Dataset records
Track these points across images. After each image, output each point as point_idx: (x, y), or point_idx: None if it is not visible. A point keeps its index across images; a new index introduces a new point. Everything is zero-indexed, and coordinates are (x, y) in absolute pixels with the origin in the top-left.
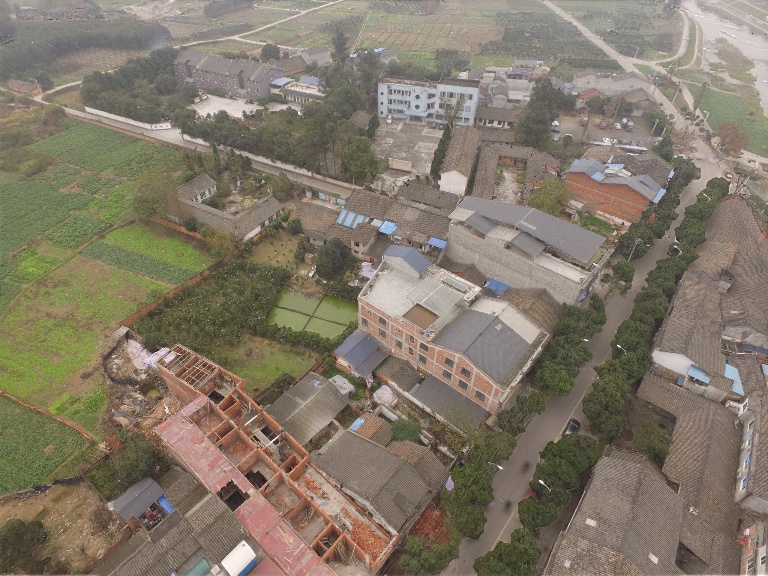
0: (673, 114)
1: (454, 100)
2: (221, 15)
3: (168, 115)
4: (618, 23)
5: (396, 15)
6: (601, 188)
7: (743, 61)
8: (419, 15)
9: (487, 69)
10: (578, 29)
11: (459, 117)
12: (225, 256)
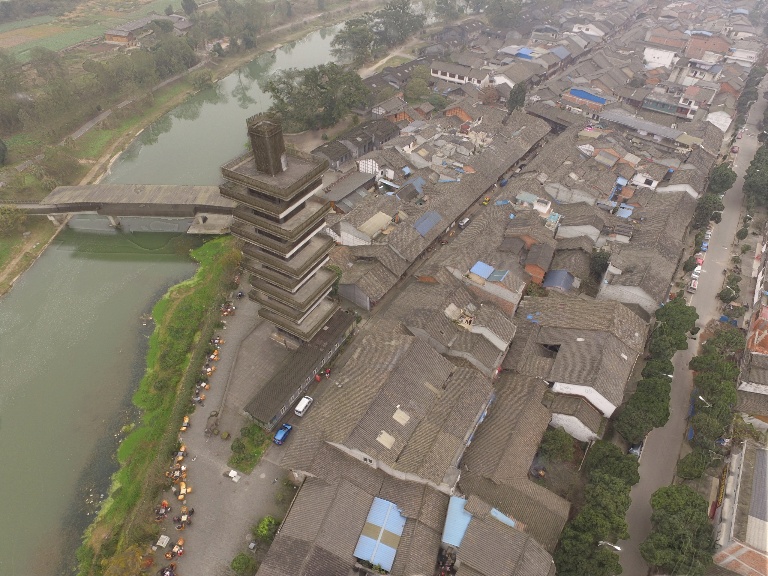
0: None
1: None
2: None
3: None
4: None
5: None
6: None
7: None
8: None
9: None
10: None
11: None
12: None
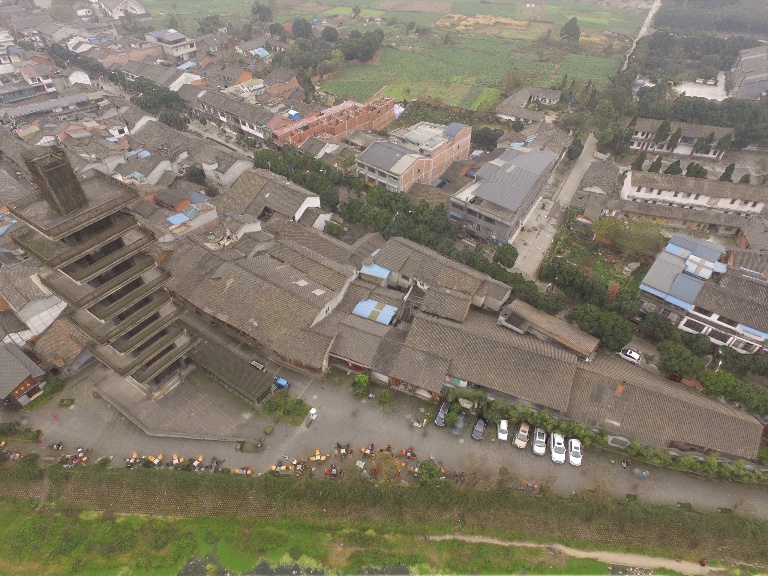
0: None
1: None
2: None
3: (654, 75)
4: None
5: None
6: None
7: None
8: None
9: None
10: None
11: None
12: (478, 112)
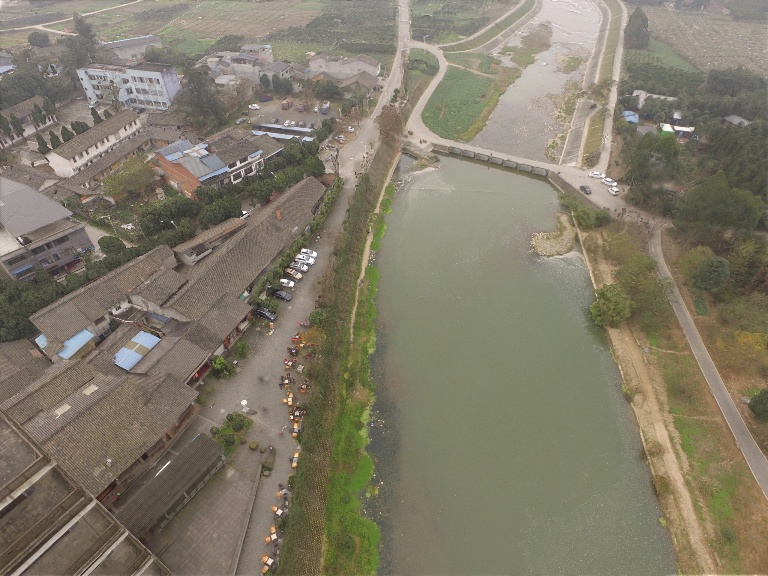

> [Directive] Copy the lines above word for word, leaving out the pictures.

> [Reply to the exercise]
Track these points across images. After each image, output each point as point_idx: (x, y), or point_idx: None if it is not visible. A point keeps its index across images; a new index introduces a new point. Everything is zero-indexed, and coordinates are (x, y) in absolute pixels with the origin in the top-left.
0: (673, 114)
1: (454, 100)
2: (221, 15)
3: (168, 115)
4: (618, 23)
5: (396, 15)
6: (601, 188)
7: (743, 61)
8: (419, 15)
9: (487, 69)
10: (578, 29)
11: (459, 117)
12: (225, 256)
0: None
1: None
2: None
3: None
4: None
5: None
6: None
7: None
8: None
9: None
10: None
11: None
12: None
0: None
1: None
2: None
3: (654, 75)
4: None
5: None
6: None
7: None
8: None
9: None
10: None
11: None
12: (478, 112)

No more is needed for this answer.